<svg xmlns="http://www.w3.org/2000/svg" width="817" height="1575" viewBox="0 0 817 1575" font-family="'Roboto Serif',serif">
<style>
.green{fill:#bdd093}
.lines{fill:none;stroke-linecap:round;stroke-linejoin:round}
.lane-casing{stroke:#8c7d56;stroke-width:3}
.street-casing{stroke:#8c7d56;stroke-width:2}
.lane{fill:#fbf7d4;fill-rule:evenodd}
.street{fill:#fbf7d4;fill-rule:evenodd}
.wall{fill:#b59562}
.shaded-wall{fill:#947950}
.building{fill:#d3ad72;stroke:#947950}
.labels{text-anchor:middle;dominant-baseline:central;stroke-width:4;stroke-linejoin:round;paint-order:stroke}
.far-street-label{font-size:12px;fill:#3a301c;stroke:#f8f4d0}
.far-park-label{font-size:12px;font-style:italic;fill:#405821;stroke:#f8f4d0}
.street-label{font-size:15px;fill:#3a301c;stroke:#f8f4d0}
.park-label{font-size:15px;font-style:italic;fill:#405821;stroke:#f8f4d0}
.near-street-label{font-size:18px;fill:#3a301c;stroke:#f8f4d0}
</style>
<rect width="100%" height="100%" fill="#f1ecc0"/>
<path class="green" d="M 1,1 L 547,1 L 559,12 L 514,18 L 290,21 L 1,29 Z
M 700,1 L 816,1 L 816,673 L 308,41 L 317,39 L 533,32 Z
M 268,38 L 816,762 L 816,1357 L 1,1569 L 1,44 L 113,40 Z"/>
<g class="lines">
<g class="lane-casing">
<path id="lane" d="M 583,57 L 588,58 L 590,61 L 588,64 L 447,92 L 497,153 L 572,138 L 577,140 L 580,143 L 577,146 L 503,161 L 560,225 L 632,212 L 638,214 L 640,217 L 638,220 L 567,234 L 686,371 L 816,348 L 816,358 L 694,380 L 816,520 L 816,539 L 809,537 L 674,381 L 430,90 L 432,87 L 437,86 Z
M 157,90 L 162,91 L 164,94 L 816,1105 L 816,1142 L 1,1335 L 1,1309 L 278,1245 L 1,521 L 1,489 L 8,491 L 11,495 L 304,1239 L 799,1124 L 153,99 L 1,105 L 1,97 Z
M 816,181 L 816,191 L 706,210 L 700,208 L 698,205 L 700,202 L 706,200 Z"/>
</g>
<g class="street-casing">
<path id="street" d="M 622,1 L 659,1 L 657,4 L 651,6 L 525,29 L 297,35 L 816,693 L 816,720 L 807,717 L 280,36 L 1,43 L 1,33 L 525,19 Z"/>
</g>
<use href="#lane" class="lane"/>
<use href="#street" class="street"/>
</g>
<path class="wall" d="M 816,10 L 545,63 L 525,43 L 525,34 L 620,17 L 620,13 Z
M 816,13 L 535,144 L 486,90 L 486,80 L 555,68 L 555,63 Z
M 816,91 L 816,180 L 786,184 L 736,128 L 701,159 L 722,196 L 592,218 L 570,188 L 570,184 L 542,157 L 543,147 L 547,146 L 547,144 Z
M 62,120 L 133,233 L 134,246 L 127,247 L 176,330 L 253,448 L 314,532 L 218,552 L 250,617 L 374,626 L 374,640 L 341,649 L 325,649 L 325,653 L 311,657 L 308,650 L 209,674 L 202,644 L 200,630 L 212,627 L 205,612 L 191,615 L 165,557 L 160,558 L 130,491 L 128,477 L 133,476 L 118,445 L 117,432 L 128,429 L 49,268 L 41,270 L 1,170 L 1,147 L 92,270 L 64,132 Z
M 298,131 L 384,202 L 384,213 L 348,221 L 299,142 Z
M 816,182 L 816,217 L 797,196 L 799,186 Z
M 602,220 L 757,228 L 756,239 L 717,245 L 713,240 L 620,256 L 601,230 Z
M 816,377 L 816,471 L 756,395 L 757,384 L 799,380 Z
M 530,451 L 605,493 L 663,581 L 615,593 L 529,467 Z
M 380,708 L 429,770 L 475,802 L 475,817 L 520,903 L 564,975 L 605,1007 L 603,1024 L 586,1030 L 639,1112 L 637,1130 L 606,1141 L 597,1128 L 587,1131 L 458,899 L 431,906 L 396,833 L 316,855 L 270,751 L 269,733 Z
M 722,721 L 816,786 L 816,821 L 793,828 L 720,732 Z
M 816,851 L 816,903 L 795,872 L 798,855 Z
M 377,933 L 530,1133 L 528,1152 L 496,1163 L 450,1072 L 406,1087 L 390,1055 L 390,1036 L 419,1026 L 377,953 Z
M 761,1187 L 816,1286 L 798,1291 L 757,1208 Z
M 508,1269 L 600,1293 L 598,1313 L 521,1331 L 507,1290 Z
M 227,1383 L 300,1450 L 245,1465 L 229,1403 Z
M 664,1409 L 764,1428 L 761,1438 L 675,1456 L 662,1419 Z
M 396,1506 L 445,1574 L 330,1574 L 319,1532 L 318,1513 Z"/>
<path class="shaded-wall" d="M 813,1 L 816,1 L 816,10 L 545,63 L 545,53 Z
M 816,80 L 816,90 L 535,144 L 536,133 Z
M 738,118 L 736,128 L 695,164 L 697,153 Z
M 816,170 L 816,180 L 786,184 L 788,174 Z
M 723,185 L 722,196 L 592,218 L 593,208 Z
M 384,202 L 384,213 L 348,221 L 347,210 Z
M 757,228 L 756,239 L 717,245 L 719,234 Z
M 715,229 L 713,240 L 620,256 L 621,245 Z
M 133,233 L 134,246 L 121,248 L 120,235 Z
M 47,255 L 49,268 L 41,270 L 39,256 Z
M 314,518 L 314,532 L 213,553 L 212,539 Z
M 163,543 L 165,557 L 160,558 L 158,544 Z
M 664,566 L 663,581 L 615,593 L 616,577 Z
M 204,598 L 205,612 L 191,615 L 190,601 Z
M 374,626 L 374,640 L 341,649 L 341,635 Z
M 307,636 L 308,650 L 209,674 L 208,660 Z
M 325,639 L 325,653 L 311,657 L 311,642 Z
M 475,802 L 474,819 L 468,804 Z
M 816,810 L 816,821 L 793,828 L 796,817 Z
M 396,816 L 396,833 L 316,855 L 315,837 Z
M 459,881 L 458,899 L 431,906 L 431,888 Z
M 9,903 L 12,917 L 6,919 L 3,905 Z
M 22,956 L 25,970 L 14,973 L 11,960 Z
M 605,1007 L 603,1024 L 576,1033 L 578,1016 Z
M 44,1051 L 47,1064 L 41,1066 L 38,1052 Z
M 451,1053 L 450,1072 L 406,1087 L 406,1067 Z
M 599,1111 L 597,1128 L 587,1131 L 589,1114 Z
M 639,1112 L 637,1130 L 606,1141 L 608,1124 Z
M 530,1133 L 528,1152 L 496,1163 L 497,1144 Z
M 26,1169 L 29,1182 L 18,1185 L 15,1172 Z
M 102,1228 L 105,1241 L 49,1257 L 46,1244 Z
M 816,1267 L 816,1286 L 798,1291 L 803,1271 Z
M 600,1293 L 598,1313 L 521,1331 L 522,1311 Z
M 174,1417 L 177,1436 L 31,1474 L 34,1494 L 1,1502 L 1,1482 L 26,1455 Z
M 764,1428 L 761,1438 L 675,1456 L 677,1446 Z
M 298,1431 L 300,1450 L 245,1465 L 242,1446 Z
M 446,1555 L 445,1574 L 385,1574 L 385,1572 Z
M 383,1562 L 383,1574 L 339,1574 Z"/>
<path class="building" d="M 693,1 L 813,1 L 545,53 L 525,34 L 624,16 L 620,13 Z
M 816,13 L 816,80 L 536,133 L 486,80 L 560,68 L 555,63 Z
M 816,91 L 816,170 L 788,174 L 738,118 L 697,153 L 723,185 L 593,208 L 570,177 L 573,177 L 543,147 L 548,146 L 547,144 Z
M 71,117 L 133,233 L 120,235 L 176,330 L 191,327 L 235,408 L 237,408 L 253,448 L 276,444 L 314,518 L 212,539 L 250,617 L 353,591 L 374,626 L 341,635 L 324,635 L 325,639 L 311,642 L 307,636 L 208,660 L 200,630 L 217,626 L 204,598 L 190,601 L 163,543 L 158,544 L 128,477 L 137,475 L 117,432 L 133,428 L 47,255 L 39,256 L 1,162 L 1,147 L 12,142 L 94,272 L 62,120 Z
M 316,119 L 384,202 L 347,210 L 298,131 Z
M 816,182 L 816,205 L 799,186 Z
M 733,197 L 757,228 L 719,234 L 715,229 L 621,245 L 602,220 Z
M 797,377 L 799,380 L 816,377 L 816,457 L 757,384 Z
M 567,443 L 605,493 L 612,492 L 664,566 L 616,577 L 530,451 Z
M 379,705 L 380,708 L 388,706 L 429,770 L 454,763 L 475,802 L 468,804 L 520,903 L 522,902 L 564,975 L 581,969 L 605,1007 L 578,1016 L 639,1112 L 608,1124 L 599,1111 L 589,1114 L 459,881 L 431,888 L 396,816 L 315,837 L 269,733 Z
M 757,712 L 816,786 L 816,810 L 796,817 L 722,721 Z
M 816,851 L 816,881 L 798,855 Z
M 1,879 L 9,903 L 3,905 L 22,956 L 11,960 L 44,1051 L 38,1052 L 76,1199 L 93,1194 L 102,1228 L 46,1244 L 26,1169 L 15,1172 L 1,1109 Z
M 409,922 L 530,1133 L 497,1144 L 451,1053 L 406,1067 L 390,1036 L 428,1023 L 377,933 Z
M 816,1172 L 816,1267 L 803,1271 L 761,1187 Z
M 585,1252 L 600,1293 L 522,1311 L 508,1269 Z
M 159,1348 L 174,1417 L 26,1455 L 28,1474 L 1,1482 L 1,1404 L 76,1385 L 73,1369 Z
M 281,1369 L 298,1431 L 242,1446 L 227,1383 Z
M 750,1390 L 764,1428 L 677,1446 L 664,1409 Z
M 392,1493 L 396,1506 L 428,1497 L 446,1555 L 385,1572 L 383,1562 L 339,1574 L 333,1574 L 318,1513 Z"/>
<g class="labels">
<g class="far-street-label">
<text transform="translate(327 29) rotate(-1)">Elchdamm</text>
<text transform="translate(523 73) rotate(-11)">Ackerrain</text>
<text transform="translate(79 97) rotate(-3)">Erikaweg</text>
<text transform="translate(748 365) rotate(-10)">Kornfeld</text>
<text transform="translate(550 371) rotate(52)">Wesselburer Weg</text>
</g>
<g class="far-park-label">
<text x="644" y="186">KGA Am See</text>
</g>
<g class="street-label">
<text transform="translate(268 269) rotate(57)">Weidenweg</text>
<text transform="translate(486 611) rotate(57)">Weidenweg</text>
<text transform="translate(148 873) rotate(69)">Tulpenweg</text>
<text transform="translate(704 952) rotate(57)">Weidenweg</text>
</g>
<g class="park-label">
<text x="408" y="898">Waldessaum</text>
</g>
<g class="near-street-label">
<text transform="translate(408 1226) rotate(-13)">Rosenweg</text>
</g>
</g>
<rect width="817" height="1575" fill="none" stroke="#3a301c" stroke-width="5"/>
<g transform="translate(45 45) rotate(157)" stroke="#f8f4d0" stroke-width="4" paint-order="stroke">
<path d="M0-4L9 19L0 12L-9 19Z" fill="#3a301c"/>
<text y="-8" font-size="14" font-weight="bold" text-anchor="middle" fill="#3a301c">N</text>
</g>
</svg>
.....
• **What you have to do**
Keep both end lines and retype everything in the records above from the line containing "M 133,233 L 134,246 L 121,248 L 120,235 Z" through the line containing "M 567,443 L", exactly, with nothing else.

• **Answer to the problem**
M 133,233 L 134,246 L 121,248 L 120,235 Z
M 47,255 L 49,268 L 41,270 L 39,256 Z
M 314,518 L 314,532 L 213,553 L 212,539 Z
M 163,543 L 165,557 L 160,558 L 158,544 Z
M 664,566 L 663,581 L 615,593 L 616,577 Z
M 204,598 L 205,612 L 191,615 L 190,601 Z
M 374,626 L 374,640 L 341,649 L 341,635 Z
M 307,636 L 308,650 L 209,674 L 208,660 Z
M 325,639 L 325,653 L 311,657 L 311,642 Z
M 475,802 L 474,819 L 468,804 Z
M 816,810 L 816,821 L 793,828 L 796,817 Z
M 396,816 L 396,833 L 316,855 L 315,837 Z
M 459,881 L 458,899 L 431,906 L 431,888 Z
M 9,903 L 12,917 L 6,919 L 3,905 Z
M 22,956 L 25,970 L 14,973 L 11,960 Z
M 605,1007 L 603,1024 L 576,1033 L 578,1016 Z
M 44,1051 L 47,1064 L 41,1066 L 38,1052 Z
M 451,1053 L 450,1072 L 406,1087 L 406,1067 Z
M 599,1111 L 597,1128 L 587,1131 L 589,1114 Z
M 639,1112 L 637,1130 L 606,1141 L 608,1124 Z
M 530,1133 L 528,1152 L 496,1163 L 497,1144 Z
M 26,1169 L 29,1182 L 18,1185 L 15,1172 Z
M 102,1228 L 105,1241 L 49,1257 L 46,1244 Z
M 816,1267 L 816,1286 L 798,1291 L 803,1271 Z
M 600,1293 L 598,1313 L 521,1331 L 522,1311 Z
M 174,1417 L 177,1436 L 31,1474 L 34,1494 L 1,1502 L 1,1482 L 26,1455 Z
M 764,1428 L 761,1438 L 675,1456 L 677,1446 Z
M 298,1431 L 300,1450 L 245,1465 L 242,1446 Z
M 446,1555 L 445,1574 L 385,1574 L 385,1572 Z
M 383,1562 L 383,1574 L 339,1574 Z"/>
<path class="building" d="M 693,1 L 813,1 L 545,53 L 525,34 L 624,16 L 620,13 Z
M 816,13 L 816,80 L 536,133 L 486,80 L 560,68 L 555,63 Z
M 816,91 L 816,170 L 788,174 L 738,118 L 697,153 L 723,185 L 593,208 L 570,177 L 573,177 L 543,147 L 548,146 L 547,144 Z
M 71,117 L 133,233 L 120,235 L 176,330 L 191,327 L 235,408 L 237,408 L 253,448 L 276,444 L 314,518 L 212,539 L 250,617 L 353,591 L 374,626 L 341,635 L 324,635 L 325,639 L 311,642 L 307,636 L 208,660 L 200,630 L 217,626 L 204,598 L 190,601 L 163,543 L 158,544 L 128,477 L 137,475 L 117,432 L 133,428 L 47,255 L 39,256 L 1,162 L 1,147 L 12,142 L 94,272 L 62,120 Z
M 316,119 L 384,202 L 347,210 L 298,131 Z
M 816,182 L 816,205 L 799,186 Z
M 733,197 L 757,228 L 719,234 L 715,229 L 621,245 L 602,220 Z
M 797,377 L 799,380 L 816,377 L 816,457 L 757,384 Z
M 567,443 L 605,493 L 612,492 L 664,566 L 616,577 L 530,451 Z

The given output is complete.